▸ ABOUT THIS EXERCISE:
Continue the text on the electrocardiogram (ECG), starting right after its last sentence.

▸ DOCUMENT TEXT:
◇ ◇ ◇ ◇ ◇ ◇ ◇

Electrocardiogram (ECG) importance, ECG test results, analysis and abnormalities

As cardiac impulse passes through the heart, electrical currents spread into tissue surrounding the heart and a small proportion spreads all the way to the surface of the body. If electrodes are placed on the skin on opposite sides of the heart, electrical potentials generated by these currents can be recorded. Each of the cell types in the heart contains a unique electrical discharge pattern (action potential); the sum of these electrical discharges can be recorded as the electrocardiogram (ECG).

The electrocardiogram (ECG)

The electrocardiograph is the instrument, which amplifies and records these electrical potentials on a moving paper strip. The normal ECG is composed of a P wave, a ”QRS complex”, and a T wave. The QRS complex is formed of 3 separate waves, the Q wave, the R wave, and the S wave.

ECG leads

To get a complete picture of the electrical activity of the various parts of the heart, the electrodes are placed at different positions of the body. The recording from these electrodes draws 12 leads on the ECG paper. There are two types of leads: Bipolar leads and unipolar leads.

Bipolar leads

In this type of leads, two active electrodes are used (i.e., bipolar recording), one of them is connected to the negative terminal of the electrocardiograph and the other one to the positive terminal. The electrodes are placed on the right arm, the left arm, and the left leg. There are 3 standard limb leads, which are called, lead I, II, and III, each record the differences in potential between two limbs.

Unipolar leads

Here unipolar recording is obtained by using only one active electrode known as the exploring electrode, which is connected to the positive terminal of the instrument. The second electrode (connected to the negative terminal) is known as the indifferent electrode that stays at zero potential. There are nine unipolar leads: Three unipolar limb leads and six unipolar chest leads.

Unipolar limb leads

Three unipolar limb leads are recorded electrodes, which are placed in the (right arm) VR, (left arm) LV, and (left foot) VF. Augmented limb leads designated by the letter a (aVR, aVL, aVF). The augmented limb leads increase the size of potential by 50% without any change in configuration from the non-augmented record.

The augmented limb leads are unipolar because the potential at the site of the exploring electrodes is compared to zero, not to the potential at another site. The limb leads are arranged to view the heart in the frontal plane (a plane passed vertically through the body as if directly facing it).

• Lead: Position of the exploring electrode.
• a VR: Right arm.
• a VL: Left arm.
• a VF: Left foot.

Unipolar chest

These are six unipolar leads, which the exploring electrodes are arranged on the front wall of the chest, over the heart or precordium. They are designed V1-V6:

• Chest lead: Position of the exploring electrode.
• V1: Right fourth intercostal space near the sternum.
• V2: Left fourth intercostal space near the sternum.
• V3: Midway between V2 and V4.
• V4: Left fifth intercostal space in the midclavicular line.
• V5: Left fifth intercostal space in the anterior axillary line.
• V6: Left fifth intercostal space in the mid-axillary line.

The chest leads are arranged to view the heart in the horizontal (transverse) plane in V1 and V2, the QRS recordings of the normal heart are mainly negative because the chest electrode is nearer the base of the heart than the apex (to the right of the ventricular depolarization wave).

◇ ◇ ◇ ◇ ◇ ◇ ◇

▸ EXTRACTED MATERIAL:
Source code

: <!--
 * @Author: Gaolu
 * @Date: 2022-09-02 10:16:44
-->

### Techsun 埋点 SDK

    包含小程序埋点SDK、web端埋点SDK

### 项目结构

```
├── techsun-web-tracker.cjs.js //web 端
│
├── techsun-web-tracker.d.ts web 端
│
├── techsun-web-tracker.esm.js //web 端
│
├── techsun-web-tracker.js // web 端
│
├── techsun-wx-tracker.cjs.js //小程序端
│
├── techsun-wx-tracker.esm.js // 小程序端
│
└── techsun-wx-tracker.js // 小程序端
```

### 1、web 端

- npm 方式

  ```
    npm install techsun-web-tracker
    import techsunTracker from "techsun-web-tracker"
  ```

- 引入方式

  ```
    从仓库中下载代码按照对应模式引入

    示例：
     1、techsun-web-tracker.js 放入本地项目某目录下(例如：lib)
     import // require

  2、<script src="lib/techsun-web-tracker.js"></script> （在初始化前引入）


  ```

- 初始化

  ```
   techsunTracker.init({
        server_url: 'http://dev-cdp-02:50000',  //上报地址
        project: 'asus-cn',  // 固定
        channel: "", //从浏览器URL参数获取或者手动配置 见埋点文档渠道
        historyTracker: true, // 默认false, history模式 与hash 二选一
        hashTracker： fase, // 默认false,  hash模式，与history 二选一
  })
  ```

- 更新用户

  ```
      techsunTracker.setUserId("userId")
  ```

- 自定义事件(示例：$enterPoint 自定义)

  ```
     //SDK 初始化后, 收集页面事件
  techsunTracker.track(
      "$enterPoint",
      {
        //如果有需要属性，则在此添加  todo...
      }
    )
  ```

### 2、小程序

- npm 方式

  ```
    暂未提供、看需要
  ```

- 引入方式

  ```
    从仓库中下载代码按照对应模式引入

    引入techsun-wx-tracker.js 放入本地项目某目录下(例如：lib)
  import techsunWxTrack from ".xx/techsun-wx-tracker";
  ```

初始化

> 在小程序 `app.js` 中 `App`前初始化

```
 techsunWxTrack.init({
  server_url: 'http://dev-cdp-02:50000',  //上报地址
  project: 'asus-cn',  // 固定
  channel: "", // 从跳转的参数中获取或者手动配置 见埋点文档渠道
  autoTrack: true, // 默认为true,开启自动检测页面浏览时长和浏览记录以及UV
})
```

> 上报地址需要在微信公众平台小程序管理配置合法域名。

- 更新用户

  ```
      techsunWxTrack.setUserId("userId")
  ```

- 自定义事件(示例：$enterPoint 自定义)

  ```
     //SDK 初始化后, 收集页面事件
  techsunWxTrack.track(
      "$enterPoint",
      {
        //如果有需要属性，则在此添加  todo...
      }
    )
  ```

◇ ◇ ◇ ◇ ◇ ◇ ◇

▸ EXPECTED OUTPUT:
Analysis of the standard ECG

Voltage and time calibration of the ECG: The voltage and duration of the different ECG waves and intervals can be calculated from the calibration lines on the recording ECG paper thus:

• In the vertical direction: (10 small squares) = 1mV.
• In the horizontal direction: 1 small square = 0.04 sec.
• Large square = 5 small squares = 0.2 sec.

Normal ECG

1- The P wave

The P wave is produced by the spread of the depolarization wave from the SA node through the atria to the AV node (from the right to left) positive wave. It represents atrial depolarization. It starts at 0.02 sec. before contraction. The duration of the P wave is 0.1 sec, and its amplitude is 0.1-0.3mV.

Some abnormalities of the P wave

1. In atrial hypertrophy the P wave is large.
2. In atrial fibrillation, the P wave is replaced by a large number of very fine waves.

2- The QRS complex

The QRS complex is produced by ventricular depolarization. It is composed of three waves.

• The Q wave is the first negative wave, which is produced by depolarization of the inter-ventricular septum, which takes place from left to right, i.e., away from the recording electrode.
• The R wave is the positive wave, which is produced by depolarization of the ventricular muscle from the inner to the outer surface. Since the left ventricle is thicker than the right one, the mean direction of the depolarization wave is downwards and to the left, i.e., towards the recording electrode.
• The S wave is the negative wave following the R wave and is produced by depolarization of the last segment of the myocardium (poster basal portion of the left ventricle and the pulmonary conus), which is directed upwards and to the right i.e., away from the recording electrode.

The QRS complex is known as the initial ventricular contraction. It starts at 0.02 sec. before ventricular contraction. The duration of the QRS complex is 0.04-0.12 sec, and its amplitude is 1-2mV (from top of R to bottom of S).

Some abnormalities of the QRS complex

1. Q wave is absent in ventricular septal defects (congenital anomaly). Pathological deep Q wave appears in myocardial infarction.
2. The duration of the QRS complex is more than 0.12 sec. in bundle branch block where ventricular depolarization takes a longer time. However, it is shortened when the heart rate is fast as in children and muscular exercise.
3. The amplitude of the QRS complex increases in ventricular hypertrophy.

3- The T wave

The T wave is due to the faster and stronger stage of ventricular repolarization. Repolarization of the ventricles starts soon after the end of the S wave but at a very slow rate and does not cause any waves until it becomes strong enough and produces the T wave.

The mean direction of the repolarization wave in the ventricles is opposite to that of the depolarization wave i.e., it spreads away from the recording electrode producing a positive T wave. This is because the ventricular muscle repolarizes from the outer to the inner surface, The duration of the T wave is 0.25 sec, and its amplitude is 0.2-0.3mV.

Some abnormalities of the T wave:

1. T wave is flattened in old age.
2. T wave is inverted in myocardial ischemia.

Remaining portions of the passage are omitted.